2. C-State transition
^^^^^^^^^^^^^^^^^^^^^

   When a CPU goes idle and enters a C-State the CPU buffers need to be
   cleared on affected CPUs when SMT is active. This addresses the
   repartitioning of the store buffer when one of the Hyper-Threads enters
   a C-State.

   When SMT is inactive, i.e. either the CPU does not support it or all
   sibling threads are offline CPU buffer clearing is not required.

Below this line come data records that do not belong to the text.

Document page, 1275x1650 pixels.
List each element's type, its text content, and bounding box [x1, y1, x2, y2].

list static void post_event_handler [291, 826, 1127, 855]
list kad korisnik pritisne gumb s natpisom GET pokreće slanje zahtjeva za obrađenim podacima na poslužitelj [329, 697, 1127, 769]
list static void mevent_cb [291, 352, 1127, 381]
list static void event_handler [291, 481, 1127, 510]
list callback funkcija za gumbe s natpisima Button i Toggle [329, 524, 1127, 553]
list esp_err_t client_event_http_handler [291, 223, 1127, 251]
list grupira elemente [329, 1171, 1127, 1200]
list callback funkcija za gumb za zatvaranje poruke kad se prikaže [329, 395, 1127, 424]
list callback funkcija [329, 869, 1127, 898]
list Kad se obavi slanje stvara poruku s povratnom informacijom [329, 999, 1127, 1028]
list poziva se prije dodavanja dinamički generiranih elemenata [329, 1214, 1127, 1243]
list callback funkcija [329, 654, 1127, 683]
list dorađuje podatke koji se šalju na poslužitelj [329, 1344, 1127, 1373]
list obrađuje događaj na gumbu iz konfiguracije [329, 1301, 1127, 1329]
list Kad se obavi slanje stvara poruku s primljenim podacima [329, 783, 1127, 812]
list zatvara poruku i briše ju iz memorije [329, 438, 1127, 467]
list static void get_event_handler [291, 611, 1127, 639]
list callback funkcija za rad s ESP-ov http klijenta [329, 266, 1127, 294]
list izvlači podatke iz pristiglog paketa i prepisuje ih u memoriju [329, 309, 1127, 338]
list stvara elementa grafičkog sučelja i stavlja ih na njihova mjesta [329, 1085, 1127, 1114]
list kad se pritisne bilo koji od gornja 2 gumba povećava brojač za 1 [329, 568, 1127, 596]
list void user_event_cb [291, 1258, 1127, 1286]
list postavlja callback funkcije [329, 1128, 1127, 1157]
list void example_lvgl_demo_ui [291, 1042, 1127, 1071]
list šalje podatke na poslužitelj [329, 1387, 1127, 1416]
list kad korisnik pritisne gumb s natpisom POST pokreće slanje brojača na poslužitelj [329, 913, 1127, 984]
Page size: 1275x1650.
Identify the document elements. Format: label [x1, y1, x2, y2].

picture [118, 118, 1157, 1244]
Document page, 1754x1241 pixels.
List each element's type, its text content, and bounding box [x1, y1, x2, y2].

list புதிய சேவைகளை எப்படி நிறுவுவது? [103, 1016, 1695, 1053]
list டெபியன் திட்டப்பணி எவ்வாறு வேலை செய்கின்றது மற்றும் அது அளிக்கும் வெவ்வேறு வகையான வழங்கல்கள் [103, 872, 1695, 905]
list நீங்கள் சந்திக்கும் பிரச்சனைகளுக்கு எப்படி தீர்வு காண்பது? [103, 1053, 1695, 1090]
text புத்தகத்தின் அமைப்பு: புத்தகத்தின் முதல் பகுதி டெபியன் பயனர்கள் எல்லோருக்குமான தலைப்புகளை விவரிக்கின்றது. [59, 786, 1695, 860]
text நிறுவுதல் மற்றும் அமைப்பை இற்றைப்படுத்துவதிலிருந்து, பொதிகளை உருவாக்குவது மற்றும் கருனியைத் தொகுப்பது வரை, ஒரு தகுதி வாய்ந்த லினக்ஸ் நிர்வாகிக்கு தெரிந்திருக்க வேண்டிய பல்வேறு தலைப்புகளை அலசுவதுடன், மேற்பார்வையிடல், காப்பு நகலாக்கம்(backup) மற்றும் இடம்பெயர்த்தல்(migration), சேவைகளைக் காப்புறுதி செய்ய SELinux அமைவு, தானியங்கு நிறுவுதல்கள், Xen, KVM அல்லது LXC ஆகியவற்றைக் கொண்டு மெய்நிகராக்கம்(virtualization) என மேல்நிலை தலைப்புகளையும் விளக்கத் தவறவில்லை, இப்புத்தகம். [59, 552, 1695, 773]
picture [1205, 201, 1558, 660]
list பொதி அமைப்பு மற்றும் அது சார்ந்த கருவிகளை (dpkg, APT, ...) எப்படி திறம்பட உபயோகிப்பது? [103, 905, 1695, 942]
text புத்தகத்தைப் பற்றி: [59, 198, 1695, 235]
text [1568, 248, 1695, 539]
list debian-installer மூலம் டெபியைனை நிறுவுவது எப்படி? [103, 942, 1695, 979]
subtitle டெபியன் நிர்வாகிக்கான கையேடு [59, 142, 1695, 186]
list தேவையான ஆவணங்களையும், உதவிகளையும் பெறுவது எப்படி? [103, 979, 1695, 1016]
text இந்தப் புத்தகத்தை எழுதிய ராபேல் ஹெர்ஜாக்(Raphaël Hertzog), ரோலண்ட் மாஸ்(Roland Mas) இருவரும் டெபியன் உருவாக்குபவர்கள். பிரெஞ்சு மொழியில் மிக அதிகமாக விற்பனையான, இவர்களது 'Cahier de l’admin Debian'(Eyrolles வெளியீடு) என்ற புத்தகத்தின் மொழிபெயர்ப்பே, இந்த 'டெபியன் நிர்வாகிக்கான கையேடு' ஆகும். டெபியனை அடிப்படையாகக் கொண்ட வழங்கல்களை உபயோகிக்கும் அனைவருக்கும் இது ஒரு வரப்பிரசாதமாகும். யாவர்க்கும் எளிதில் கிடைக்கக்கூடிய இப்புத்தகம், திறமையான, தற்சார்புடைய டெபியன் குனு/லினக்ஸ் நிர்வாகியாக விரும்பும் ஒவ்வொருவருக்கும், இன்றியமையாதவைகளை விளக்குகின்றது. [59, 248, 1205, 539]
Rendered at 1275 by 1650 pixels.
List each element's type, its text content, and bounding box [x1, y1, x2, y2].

   The idle clearing is enabled on CPUs which are only affected by MSBDS
   and not by any other MDS variant. The other MDS variants cannot be
   protected against cross Hyper-Thread attacks because the Fill Buffer and
   the Load Ports are shared. So on CPUs affected by other variants, the
   idle clearing would be a window dressing exercise and is therefore not
   activated.

   The invocation is controlled by the static key mds_idle_clear which is
   switched depending on the chosen mitigation mode and the SMT state of
   the system.

   The buffer clear is only invoked before entering the C-State to prevent
   that stale data from the idling CPU from spilling to the Hyper-Thread
   sibling after the store buffer got repartitioned and all entries are
   available to the non idle sibling.

   When coming out of idle the store buffer is partitioned again so each
   sibling has half of it available. The back from idle CPU could be then
   speculatively exposed to contents of the sibling. The buffers are
   flushed either on exit to user space or on VMENTER so malicious code
   in user space or the guest cannot speculatively access them.

   The mitigation is hooked into all variants of halt()/mwait(), but does
   not cover the legacy ACPI IO-Port mechanism because the ACPI idle driver
   has been superseded by the intel_idle driver around 2010 and is
   preferred on all affected CPUs which are expected to gain the MD_CLEAR
   functionality in microcode. Aside of that the IO-Port mechanism is a
   legacy interface which is only used on older systems which are either
   not affected or do not receive microcode updates anymore.